• **PROBLEM TO WORK ON**
Go through the records below and show every line with the string "Valid".

• **MATERIALS PROVIDED**
○ ○ ○

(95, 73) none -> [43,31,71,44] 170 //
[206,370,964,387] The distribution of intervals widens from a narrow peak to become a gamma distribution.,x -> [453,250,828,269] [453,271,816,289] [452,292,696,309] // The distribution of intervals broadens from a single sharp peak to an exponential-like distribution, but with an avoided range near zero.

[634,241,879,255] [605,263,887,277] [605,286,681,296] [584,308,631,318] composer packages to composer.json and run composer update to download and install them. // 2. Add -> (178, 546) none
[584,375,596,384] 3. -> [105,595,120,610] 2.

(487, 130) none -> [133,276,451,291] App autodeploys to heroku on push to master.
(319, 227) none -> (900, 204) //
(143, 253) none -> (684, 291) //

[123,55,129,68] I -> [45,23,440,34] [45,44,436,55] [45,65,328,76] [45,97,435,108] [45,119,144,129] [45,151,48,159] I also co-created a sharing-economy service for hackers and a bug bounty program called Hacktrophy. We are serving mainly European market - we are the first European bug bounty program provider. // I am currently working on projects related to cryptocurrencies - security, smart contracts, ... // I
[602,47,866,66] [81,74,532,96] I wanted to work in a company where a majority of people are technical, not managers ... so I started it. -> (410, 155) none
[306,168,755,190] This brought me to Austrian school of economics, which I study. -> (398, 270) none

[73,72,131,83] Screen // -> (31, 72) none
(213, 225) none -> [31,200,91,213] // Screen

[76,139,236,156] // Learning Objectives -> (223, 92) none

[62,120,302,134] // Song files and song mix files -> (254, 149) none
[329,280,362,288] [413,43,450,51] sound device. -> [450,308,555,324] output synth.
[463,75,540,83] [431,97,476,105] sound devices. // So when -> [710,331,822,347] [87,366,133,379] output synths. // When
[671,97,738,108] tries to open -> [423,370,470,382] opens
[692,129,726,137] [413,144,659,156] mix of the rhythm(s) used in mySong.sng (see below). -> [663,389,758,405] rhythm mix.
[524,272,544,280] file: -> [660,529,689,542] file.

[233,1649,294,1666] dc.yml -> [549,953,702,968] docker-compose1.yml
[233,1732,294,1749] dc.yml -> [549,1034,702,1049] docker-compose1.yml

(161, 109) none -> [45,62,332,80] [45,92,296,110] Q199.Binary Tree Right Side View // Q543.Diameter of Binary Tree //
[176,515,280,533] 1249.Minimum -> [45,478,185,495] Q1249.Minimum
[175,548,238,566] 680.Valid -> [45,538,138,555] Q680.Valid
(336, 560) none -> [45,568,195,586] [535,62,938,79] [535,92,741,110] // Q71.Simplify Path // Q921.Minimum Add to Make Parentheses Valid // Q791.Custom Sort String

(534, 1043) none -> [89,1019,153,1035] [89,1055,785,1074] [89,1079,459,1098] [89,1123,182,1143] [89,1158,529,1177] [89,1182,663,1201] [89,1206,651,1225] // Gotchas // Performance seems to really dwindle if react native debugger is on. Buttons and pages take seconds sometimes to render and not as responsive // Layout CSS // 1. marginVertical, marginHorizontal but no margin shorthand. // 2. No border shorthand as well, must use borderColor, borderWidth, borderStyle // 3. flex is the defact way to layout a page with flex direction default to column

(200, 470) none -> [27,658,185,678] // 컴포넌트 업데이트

○ ○ ○

• **TASK RESULT**
[175,548,238,566] 680.Valid -> [45,538,138,555] Q680.Valid
(336, 560) none -> [45,568,195,586] [535,62,938,79] [535,92,741,110] // Q71.Simplify Path // Q921.Minimum Add to Make Parentheses Valid // Q791.Custom Sort String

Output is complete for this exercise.